● **Aim of the exercise**
Go through the data from its first line and retype each line, stopping once the line containing "agency managers must" has been retyped.

● **Dataset content**
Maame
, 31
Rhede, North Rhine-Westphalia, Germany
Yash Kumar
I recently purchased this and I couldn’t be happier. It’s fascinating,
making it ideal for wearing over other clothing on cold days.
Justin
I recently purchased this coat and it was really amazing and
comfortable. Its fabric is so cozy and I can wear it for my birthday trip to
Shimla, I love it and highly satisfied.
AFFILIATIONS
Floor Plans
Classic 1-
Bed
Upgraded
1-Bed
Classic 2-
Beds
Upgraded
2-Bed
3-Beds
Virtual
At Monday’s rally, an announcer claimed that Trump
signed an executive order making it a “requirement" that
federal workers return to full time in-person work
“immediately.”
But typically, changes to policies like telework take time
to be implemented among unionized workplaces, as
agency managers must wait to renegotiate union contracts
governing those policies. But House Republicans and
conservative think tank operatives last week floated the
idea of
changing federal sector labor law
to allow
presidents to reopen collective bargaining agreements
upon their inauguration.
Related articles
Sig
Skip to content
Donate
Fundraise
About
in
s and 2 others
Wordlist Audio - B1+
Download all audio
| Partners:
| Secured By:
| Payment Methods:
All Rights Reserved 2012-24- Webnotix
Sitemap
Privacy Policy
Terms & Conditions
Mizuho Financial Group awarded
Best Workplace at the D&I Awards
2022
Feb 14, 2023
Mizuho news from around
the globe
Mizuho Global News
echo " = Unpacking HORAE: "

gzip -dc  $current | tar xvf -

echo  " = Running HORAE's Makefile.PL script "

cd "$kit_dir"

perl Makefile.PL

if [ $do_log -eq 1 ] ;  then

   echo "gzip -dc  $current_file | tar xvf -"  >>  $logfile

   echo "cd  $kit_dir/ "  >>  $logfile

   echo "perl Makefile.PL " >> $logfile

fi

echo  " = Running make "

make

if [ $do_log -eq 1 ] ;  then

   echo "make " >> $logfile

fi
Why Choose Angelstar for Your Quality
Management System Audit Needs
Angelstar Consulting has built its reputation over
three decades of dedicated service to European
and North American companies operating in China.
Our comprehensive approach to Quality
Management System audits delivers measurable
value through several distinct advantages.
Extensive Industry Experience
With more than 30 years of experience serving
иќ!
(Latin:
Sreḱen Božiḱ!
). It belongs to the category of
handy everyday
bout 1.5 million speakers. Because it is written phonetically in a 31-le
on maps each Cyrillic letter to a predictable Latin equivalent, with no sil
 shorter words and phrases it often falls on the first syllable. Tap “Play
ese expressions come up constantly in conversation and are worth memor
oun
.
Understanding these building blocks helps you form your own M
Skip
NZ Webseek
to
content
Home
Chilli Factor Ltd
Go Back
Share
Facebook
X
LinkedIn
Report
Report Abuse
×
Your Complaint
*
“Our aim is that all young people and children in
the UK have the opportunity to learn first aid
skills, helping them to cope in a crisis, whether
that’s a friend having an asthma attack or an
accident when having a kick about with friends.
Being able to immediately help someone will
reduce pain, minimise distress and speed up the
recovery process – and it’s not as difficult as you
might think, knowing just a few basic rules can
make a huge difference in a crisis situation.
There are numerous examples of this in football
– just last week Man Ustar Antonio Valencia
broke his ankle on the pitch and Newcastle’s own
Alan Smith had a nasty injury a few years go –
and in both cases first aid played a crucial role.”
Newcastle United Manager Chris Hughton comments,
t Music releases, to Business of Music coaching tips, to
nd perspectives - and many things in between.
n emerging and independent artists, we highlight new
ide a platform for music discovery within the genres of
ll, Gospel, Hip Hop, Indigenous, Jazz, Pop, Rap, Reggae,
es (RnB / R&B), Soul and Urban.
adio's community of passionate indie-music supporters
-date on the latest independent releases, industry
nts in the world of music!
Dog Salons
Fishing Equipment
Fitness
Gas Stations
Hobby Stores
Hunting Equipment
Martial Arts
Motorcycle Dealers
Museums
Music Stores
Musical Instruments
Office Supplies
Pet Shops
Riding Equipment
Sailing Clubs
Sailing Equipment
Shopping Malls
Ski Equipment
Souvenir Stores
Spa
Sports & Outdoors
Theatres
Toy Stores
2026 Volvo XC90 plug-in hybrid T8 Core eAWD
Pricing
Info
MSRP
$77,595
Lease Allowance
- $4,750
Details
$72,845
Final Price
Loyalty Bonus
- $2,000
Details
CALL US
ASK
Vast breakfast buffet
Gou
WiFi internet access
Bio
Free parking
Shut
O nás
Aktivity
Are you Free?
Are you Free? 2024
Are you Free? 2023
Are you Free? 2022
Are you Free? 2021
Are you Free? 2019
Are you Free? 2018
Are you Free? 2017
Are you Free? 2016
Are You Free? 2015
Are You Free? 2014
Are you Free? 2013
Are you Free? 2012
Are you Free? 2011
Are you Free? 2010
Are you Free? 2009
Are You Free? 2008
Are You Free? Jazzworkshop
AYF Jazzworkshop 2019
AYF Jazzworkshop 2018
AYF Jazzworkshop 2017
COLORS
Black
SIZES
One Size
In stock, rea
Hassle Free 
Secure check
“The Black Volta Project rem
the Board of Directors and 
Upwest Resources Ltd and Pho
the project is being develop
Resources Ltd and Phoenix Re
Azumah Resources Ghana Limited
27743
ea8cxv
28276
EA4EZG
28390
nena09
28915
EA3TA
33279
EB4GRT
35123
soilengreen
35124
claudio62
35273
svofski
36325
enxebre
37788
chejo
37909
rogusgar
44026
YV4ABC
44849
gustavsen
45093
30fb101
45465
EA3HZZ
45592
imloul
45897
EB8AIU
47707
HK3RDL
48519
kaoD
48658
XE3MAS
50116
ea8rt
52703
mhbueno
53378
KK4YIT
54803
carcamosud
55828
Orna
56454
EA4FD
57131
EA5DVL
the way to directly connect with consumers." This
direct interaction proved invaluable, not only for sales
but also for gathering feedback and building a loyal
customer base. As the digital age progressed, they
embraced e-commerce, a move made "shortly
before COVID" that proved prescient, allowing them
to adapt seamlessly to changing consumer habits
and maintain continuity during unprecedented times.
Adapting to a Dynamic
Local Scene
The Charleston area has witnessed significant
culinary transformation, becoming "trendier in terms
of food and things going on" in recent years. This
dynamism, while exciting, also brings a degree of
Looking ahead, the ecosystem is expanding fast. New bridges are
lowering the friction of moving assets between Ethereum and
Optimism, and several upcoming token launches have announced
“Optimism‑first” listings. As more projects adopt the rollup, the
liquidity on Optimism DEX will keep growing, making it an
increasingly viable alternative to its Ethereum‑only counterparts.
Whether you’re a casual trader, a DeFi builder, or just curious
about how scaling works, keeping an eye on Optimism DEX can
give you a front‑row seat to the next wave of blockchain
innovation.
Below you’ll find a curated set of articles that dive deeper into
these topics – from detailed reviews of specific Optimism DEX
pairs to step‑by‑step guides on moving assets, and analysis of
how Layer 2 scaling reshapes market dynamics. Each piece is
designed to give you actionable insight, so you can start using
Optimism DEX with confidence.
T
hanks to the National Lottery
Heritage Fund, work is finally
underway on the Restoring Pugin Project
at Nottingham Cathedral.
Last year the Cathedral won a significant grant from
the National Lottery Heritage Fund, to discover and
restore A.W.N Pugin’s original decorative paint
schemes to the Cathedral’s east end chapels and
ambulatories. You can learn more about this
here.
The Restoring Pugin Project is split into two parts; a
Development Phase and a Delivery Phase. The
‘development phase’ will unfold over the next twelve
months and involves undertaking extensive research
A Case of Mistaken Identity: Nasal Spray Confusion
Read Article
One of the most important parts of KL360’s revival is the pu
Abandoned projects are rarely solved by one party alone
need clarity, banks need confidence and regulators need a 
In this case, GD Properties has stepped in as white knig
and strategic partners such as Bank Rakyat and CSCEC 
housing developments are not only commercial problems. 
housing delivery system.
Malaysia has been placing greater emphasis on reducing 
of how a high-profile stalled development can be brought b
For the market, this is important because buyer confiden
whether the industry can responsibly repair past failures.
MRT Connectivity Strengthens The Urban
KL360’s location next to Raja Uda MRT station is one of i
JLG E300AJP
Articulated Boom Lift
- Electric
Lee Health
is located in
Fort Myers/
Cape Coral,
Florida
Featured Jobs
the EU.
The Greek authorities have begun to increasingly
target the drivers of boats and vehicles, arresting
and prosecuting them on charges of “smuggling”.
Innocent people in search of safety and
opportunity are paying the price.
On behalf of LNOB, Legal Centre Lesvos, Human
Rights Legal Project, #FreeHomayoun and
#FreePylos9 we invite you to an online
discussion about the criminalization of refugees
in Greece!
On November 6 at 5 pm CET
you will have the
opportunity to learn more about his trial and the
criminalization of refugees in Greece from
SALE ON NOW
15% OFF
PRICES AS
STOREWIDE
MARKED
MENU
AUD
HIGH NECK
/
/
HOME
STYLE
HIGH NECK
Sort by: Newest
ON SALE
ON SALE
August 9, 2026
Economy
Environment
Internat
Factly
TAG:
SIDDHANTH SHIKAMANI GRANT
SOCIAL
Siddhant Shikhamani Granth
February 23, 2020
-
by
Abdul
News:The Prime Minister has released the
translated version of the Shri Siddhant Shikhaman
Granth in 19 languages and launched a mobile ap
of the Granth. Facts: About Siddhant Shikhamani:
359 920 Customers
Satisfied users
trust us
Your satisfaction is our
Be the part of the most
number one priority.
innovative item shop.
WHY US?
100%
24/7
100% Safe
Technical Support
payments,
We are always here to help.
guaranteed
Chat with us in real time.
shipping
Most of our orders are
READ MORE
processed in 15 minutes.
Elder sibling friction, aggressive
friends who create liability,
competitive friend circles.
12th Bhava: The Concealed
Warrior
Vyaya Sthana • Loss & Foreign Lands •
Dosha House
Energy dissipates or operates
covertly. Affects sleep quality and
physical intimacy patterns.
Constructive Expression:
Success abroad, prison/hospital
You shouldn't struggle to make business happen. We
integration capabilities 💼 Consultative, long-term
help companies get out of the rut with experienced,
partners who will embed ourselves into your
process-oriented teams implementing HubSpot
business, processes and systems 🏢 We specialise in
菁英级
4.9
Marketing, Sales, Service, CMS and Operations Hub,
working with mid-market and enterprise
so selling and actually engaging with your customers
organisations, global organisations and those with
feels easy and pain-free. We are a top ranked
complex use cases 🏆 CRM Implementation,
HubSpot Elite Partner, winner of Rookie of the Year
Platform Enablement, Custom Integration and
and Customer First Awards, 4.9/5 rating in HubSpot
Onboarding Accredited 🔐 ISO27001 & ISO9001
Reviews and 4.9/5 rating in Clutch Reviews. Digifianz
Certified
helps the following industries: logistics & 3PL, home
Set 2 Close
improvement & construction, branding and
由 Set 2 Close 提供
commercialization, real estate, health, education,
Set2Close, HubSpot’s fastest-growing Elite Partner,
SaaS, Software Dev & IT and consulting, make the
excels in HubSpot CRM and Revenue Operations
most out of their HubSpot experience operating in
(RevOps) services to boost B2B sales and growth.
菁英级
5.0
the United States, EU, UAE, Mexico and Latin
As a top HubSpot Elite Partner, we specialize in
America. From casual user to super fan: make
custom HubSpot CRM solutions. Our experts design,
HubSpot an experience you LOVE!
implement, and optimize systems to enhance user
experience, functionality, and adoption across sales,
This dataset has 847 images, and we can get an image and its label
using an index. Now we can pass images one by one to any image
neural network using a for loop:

● **Answer section**
Maame
, 31
Rhede, North Rhine-Westphalia, Germany
Yash Kumar
I recently purchased this and I couldn’t be happier. It’s fascinating,
making it ideal for wearing over other clothing on cold days.
Justin
I recently purchased this coat and it was really amazing and
comfortable. Its fabric is so cozy and I can wear it for my birthday trip to
Shimla, I love it and highly satisfied.
AFFILIATIONS
Floor Plans
Classic 1-
Bed
Upgraded
1-Bed
Classic 2-
Beds
Upgraded
2-Bed
3-Beds
Virtual
At Monday’s rally, an announcer claimed that Trump
signed an executive order making it a “requirement" that
federal workers return to full time in-person work
“immediately.”
But typically, changes to policies like telework take time
to be implemented among unionized workplaces, as
agency managers must wait to renegotiate union contracts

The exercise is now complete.